Rayyan tersenyum. "Emang beneran! ngapain ngegombal, hm ...," godanya sambil menaik turunkan alisnya.

"Udah ah, Mas. Jadi pesan apa ini? Biar aku bilang mbak Ayin."

"Terserah kamu aja! Kamu sukanya apa, aku juga suka kok, Sayang."

Afikah tersenyum. "Oke, siap ...."

Setelah menghabiskan pesanannya Afikah dan Rayyan pulang ke rumah. Di rumah hanya terlihat Vika yang sedang duduk santai di ruang keluarga.

Rayyan dan Afikah masuk dan  mengucapkan salam pada omanya. Vika menjawab salam itu.

"Yang lain pada kemana, Oma?" tanya Rayyan.

"Mengantarkan Renata takziyah ke rumah temannya," jawab Vika sambil melirik Afikah. 

"Kalau opa?" 

"Opa kamu main golf sama komunitasnya," jawabnya. 

"Mas, aku langsung  bantu bik Ijah masak untuk makan malam ya," pamit Afikah. 

Rayyan mengangguk. "Mas ke atas mandi dulu ya," ucapnya. 

"Iya."

"Bik Ijah tolong kasihkan makan ikan-ikan di kolam samping, tadi belum sempat dikasih makan!" ucapnya memerintah. 

"Iya, Nyonya."

Selepas kepergian bik Ijah, Vika mendekati Afikah.

"Kamu jangan besar kepala, merasa  semua orang yang ada di rumah ini menyayangimu, mereka belum tau saja sifat aslimu.

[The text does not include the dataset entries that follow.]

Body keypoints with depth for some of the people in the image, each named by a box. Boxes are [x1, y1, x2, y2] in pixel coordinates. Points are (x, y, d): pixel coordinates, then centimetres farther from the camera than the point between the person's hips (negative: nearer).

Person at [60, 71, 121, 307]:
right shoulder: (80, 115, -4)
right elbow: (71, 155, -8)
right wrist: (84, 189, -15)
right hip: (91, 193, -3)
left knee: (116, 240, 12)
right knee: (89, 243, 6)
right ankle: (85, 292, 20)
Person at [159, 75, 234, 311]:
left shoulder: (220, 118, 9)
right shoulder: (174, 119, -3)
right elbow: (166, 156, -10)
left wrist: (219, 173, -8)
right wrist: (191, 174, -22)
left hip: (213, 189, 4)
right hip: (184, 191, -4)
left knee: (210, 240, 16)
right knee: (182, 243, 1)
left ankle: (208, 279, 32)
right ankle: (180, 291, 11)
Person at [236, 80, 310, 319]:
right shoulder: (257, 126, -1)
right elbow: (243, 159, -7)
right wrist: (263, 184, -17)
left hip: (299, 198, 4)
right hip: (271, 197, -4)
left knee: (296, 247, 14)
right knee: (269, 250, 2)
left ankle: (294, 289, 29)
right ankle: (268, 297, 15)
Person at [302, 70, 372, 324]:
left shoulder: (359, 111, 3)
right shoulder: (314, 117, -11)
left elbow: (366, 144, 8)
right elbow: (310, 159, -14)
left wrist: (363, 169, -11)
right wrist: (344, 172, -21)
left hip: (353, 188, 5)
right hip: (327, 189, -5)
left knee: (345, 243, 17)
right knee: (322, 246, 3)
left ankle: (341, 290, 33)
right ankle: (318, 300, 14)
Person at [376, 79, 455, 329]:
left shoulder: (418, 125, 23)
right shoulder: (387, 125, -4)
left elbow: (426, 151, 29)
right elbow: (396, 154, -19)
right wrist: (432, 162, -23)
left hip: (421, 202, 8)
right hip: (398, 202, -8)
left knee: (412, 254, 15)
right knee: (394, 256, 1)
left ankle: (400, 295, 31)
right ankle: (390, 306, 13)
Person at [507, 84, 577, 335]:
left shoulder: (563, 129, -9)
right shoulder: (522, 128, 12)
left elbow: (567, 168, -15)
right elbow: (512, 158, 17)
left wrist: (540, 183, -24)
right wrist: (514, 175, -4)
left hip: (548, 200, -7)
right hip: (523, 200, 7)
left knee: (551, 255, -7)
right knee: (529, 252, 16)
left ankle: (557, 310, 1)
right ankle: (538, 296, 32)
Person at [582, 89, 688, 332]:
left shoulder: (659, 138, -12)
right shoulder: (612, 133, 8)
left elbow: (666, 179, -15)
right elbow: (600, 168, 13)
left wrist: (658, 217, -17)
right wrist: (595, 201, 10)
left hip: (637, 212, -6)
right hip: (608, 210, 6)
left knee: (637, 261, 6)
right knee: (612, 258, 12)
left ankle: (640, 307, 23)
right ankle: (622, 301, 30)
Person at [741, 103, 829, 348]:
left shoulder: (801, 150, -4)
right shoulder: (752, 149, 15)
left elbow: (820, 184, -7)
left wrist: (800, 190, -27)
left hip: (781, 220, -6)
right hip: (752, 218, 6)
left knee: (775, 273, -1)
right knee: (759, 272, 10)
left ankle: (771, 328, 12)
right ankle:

Aku tau kamu menikahi cucuku hanya ingin uangnya dan harta kami 'kan?" ucapnya pelan namun penuh penekanan. 

"Oma salah, yang oma tuduhkan pada saya itu salah, saya mencintai mas Rayyan bukan uang dan hartanya," ucapnya.

Vika tersenyum memyeringai. "Aku sangat meragukan ucapanmu itu," ucapnya.

"Kenapa oma membenci saya?" tanyanya. 

"Karena aku tau kamu bukan perempuan yang baik untuk cucuku, dan aku tidak menyukaimu, jangan tanyakan alasannya, karena aku pun tidak tau jawabannya, yang aku tau! Aku sangat dan sangat tidak menyukaimu," ucapnya sambil melangkah pergi, karena diliriknya bik Ijah sudah datang.

Afikah mengelap air matanya yang jatuh di pipinya, setelah Vika pergi.